Start of Block

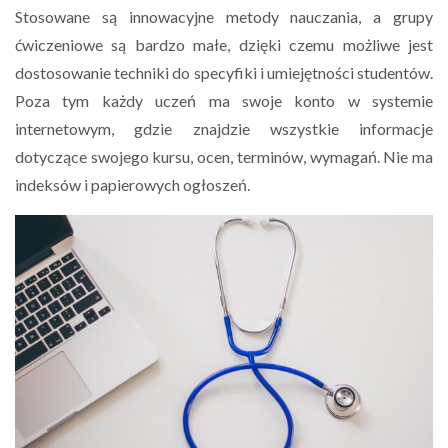
Stosowane są innowacyjne metody nauczania, a grupy
ćwiczeniowe są bardzo małe, dzięki czemu możliwe jest
dostosowanie techniki do specyfiki i umiejętności studentów.
Poza tym każdy uczeń ma swoje konto w systemie
internetowym, gdzie znajdzie wszystkie informacje
dotyczące swojego kursu, ocen, terminów, wymagań. Nie ma
indeksów i papierowych ogłoszeń.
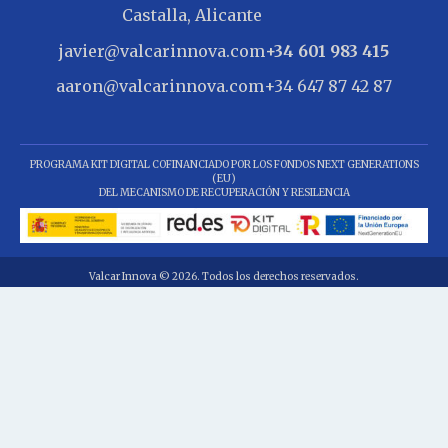
Castalla, Alicante
javier@valcarinnova.com
+34 601 983 415
aaron@valcarinnova.com
+34 647 87 42 87
PROGRAMA KIT DIGITAL COFINANCIADO POR LOS FONDOS NEXT GENERATIONS
(EU)
DEL MECANISMO DE RECUPERACIÓN Y RESILENCIA
Valcar Innova © 2026. Todos los derechos reservados.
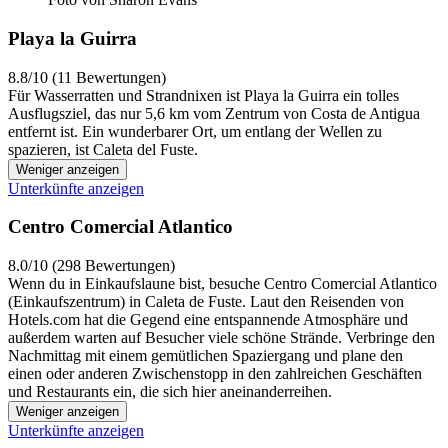
Playa la Guirra
8.8/10 (11 Bewertungen)
Für Wasserratten und Strandnixen ist Playa la Guirra ein tolles
Ausflugsziel, das nur 5,6 km vom Zentrum von Costa de Antigua
entfernt ist. Ein wunderbarer Ort, um entlang der Wellen zu
spazieren, ist Caleta del Fuste.
Weniger anzeigen
Unterkünfte anzeigen
Centro Comercial Atlantico
8.0/10 (298 Bewertungen)
Wenn du in Einkaufslaune bist, besuche Centro Comercial Atlantico
(Einkaufszentrum) in Caleta de Fuste. Laut den Reisenden von
Hotels.com hat die Gegend eine entspannende Atmosphäre und
außerdem warten auf Besucher viele schöne Strände. Verbringe den
Nachmittag mit einem gemütlichen Spaziergang und plane den
einen oder anderen Zwischenstopp in den zahlreichen Geschäften
und Restaurants ein, die sich hier aneinanderreihen.
Weniger anzeigen
Unterkünfte anzeigen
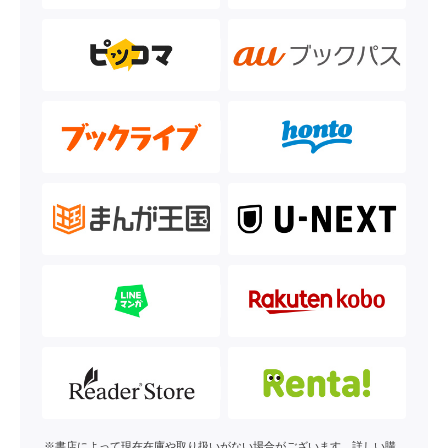
※書店によって現在在庫や取り扱いがない場合がございます。詳しい購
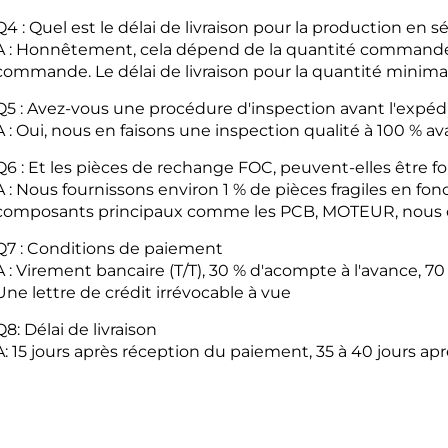
Q4 : Quel est le délai de livraison pour la production en sé
A : Honnêtement, cela dépend de la quantité commandée
commande. Le délai de livraison pour la quantité minima
Q5 : Avez-vous une procédure d'inspection avant l'expédi
A : Oui, nous en faisons une inspection qualité à 100 % av
Q6 : Et les pièces de rechange FOC, peuvent-elles être f
A : Nous fournissons environ 1 % de pièces fragiles en f
composants principaux comme les PCB, MOTEUR, nous o
Q7 : Conditions de paiement
A : Virement bancaire (T/T), 30 % d'acompte à l'avance, 
Une lettre de crédit irrévocable à vue
Q8: Délai de livraison
A: 15 jours après réception du paiement, 35 à 40 jours 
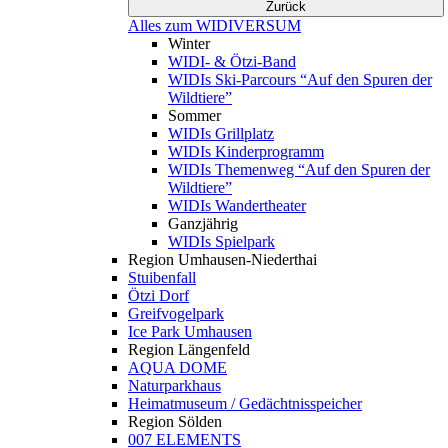
Zurück
Alles zum WIDIVERSUM
Winter
WIDI- & Ötzi-Band
WIDIs Ski-Parcours “Auf den Spuren der
Wildtiere”
Sommer
WIDIs Grillplatz
WIDIs Kinderprogramm
WIDIs Themenweg “Auf den Spuren der
Wildtiere”
WIDIs Wandertheater
Ganzjährig
WIDIs Spielpark
Region Umhausen-Niederthai
Stuibenfall
Ötzi Dorf
Greifvogelpark
Ice Park Umhausen
Region Längenfeld
AQUA DOME
Naturparkhaus
Heimatmuseum / Gedächtnisspeicher
Region Sölden
007 ELEMENTS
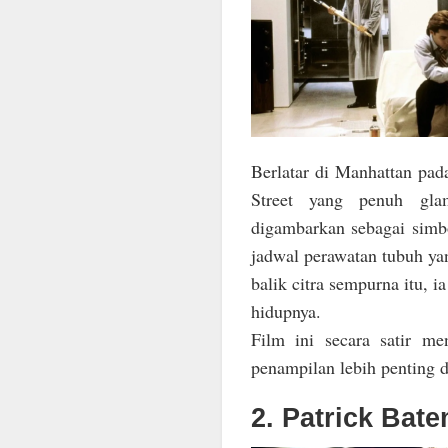
Berlatar di Manhattan pad
Street yang penuh glam
digambarkan sebagai simb
jadwal perawatan tubuh yan
balik citra sempurna itu, 
hidupnya.
Film ini secara satir me
penampilan lebih penting 
2. Patrick Bat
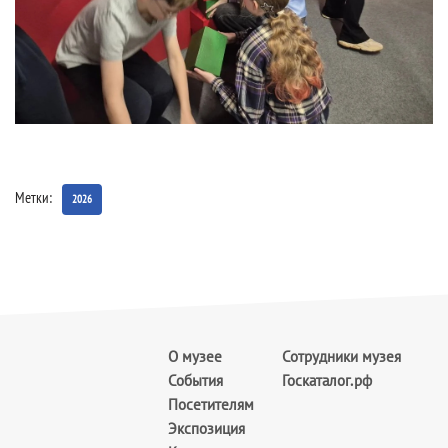
Метки:
2026
О музее
Сотрудники музея
События
Госкаталог.рф
Посетителям
Экспозиция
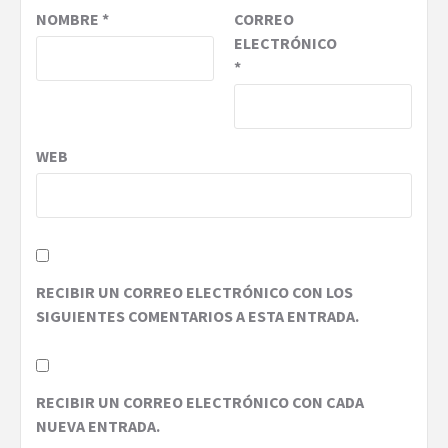
NOMBRE
*
CORREO
ELECTRÓNICO
*
WEB
RECIBIR UN CORREO ELECTRÓNICO CON LOS
SIGUIENTES COMENTARIOS A ESTA ENTRADA.
RECIBIR UN CORREO ELECTRÓNICO CON CADA
NUEVA ENTRADA.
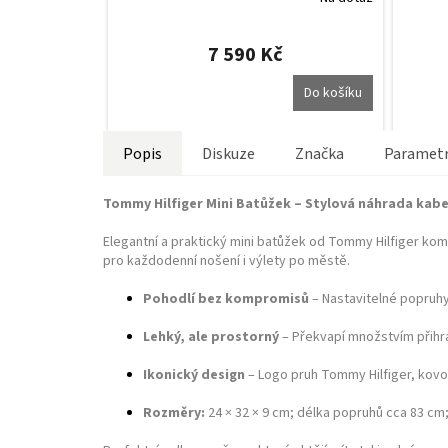
Průměr
hodnoc
produk
7 590 Kč
je
5,0
Do košíku
z
5
hvězdič
Popis
Diskuze
Značka
Paramet
Tommy Hilfiger Mini Batůžek – Stylová náhrada kabe
Elegantní a praktický mini batůžek od Tommy Hilfiger komb
pro každodenní nošení i výlety po městě.
Pohodlí bez kompromisů
– Nastavitelné popruhy
Lehký, ale prostorný
– Překvapí množstvím přihrá
Ikonický design
– Logo pruh Tommy Hilfiger, kovo
Rozměry:
24 × 32 × 9 cm; délka popruhů cca 83 cm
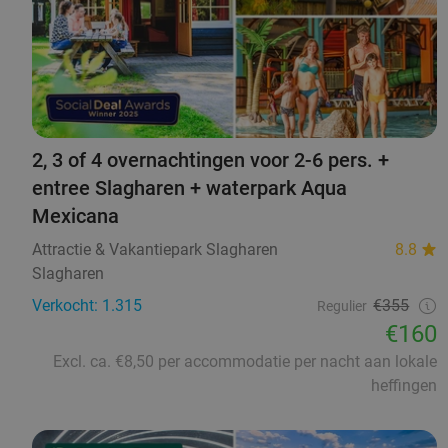
2, 3 of 4 overnachtingen voor 2-6 pers. +
entree Slagharen + waterpark Aqua
Mexicana
Attractie & Vakantiepark Slagharen
8.8
Slagharen
Verkocht: 1.315
€355
Regulier
€160
Excl. ca. €8,50 per accommodatie per nacht aan lokale
heffingen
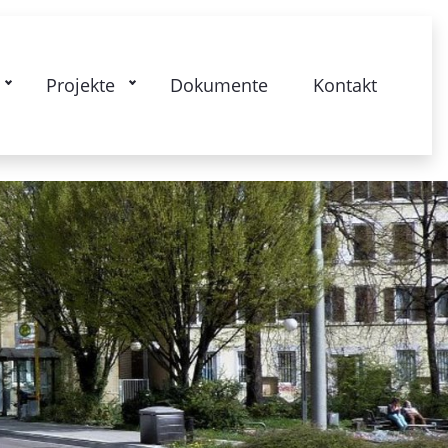
kstrasse: Gesamtquartier - Lebendige
Projekte
Dokumente
Kontakt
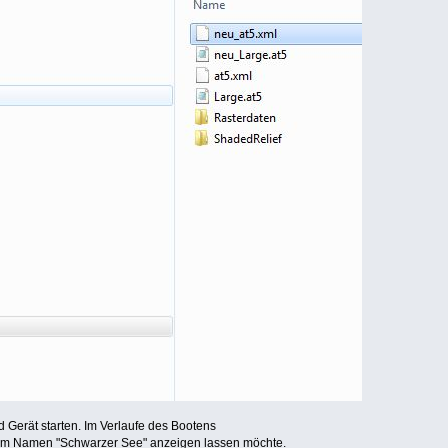
 Gerät starten. Im Verlaufe des Bootens
 dem Namen "Schwarzer See" anzeigen lassen möchte.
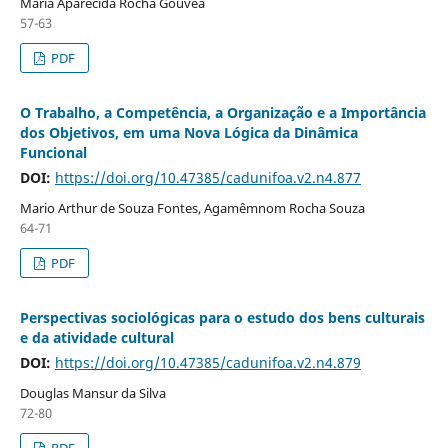
Maria Aparecida Rocha Gouvêa
57-63
PDF
O Trabalho, a Competência, a Organização e a Importância
dos Objetivos, em uma Nova Lógica da Dinâmica
Funcional
DOI:
https://doi.org/10.47385/cadunifoa.v2.n4.877
Mario Arthur de Souza Fontes, Agamêmnom Rocha Souza
64-71
PDF
Perspectivas sociológicas para o estudo dos bens culturais
e da atividade cultural
DOI:
https://doi.org/10.47385/cadunifoa.v2.n4.879
Douglas Mansur da Silva
72-80
PDF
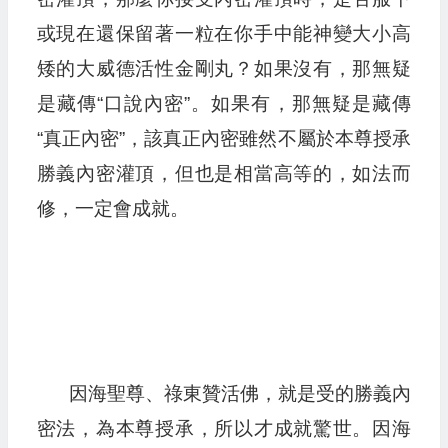
或現在還保留著一粒在你手中能神變大小高
矮的大威德活性金剛丸？如果沒有，那無疑
是藏傳“口說內密”。如果有，那無疑是藏傳
“真正內密”，該真正內密雖然不屬於本尊授承
勝義內密灌頂，但也是相當高等的，如法而
修，一定會成就。
因海聖尊、祿東贊活佛，就是受的勝義內
密法，為本尊授承，所以才成就驚世。因海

End of Block

Action item
Starting at the top of the listing above, reproduce each line up to and including the one with "647 87 42 87"; omit the pictures.

Your response
Stosowane są innowacyjne metody nauczania, a grupy
ćwiczeniowe są bardzo małe, dzięki czemu możliwe jest
dostosowanie techniki do specyfiki i umiejętności studentów.
Poza tym każdy uczeń ma swoje konto w systemie
internetowym, gdzie znajdzie wszystkie informacje
dotyczące swojego kursu, ocen, terminów, wymagań. Nie ma
indeksów i papierowych ogłoszeń.
Castalla, Alicante
javier@valcarinnova.com
+34 601 983 415
aaron@valcarinnova.com
+34 647 87 42 87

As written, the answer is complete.